According to director of antivirus research for F-Secure Mikko Hypponen, antivirus software will strain to find JPEG malware because by default it only searches for .exe files.

"Normal antivirus software by default will not detect JPEGs," said Hypponen. "You can set your antivirus scanner to look for JPEG, but the trouble is that you can change the file extension on a JPEG to so many things."

There are around 11 similar file extensions that JPEGs can be changed to, such as .icon or .jpg2. Hypponen said that this would make searching for malicious JPEGs even more difficult because it could take up a significant amount of valuable processor power.

Internet Explorer processes JPEGs before it caches them. That could also mean that desktops would become infected before antivirus software had a chance to work.

"This means that it is not enough to scan at the desktop," said Hypponen. "You have to scan at the gateway, but this will put a huge load on your bandwidth."

Hypponen said that he expected a virus attack using the exploit to occur soon: "There has been so much interest in this vulnerability that someone is bound to do this.
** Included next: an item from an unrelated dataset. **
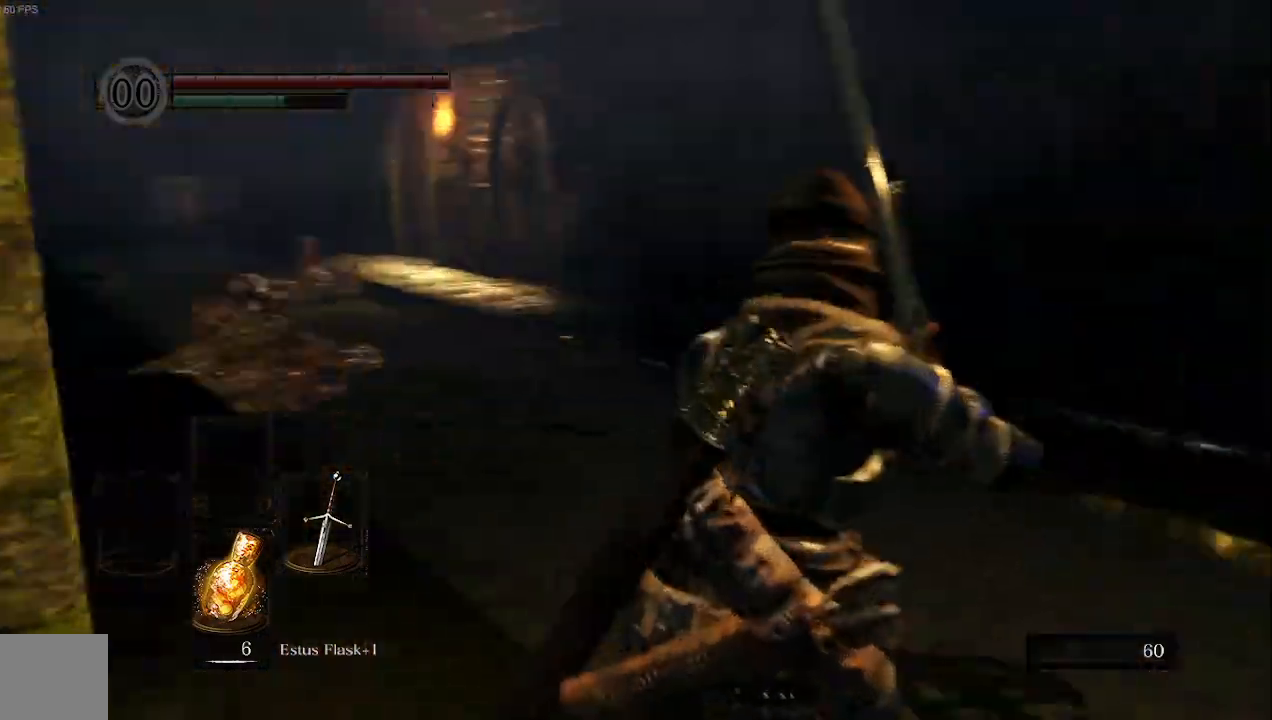
{"dt_ms": 500, "buttons": [], "left_stick": "up-left", "right_stick": "center", "events": [[133, "right_stick", "center"], [200, "left_stick", "up-left"]]}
But saying that, there was a similar vulnerability found two months ago in Bitmaps, and no one has exploited that yet."

Yesterday code that exploits the way Microsoft Windows processes Jpegs was posted to U.S. newsgroup Easynews. Hypponen wrote on the F-Secure weblog that this was not a virus because it had no way of spreading. In order for the code to infect a machine, a user must download the image it purports to be and view it in Windows Explorer.

Yesterday Microsoft hit back at critics over its handling of the vulnerability. In a prepared press statement, it said: "Microsoft does not consider this a high risk to customers given the amount of user action required to execute the attack and is not currently aware of any significant customer impact. We will continue to investigate the situation and provide customers with additional resources and guidance as necessary."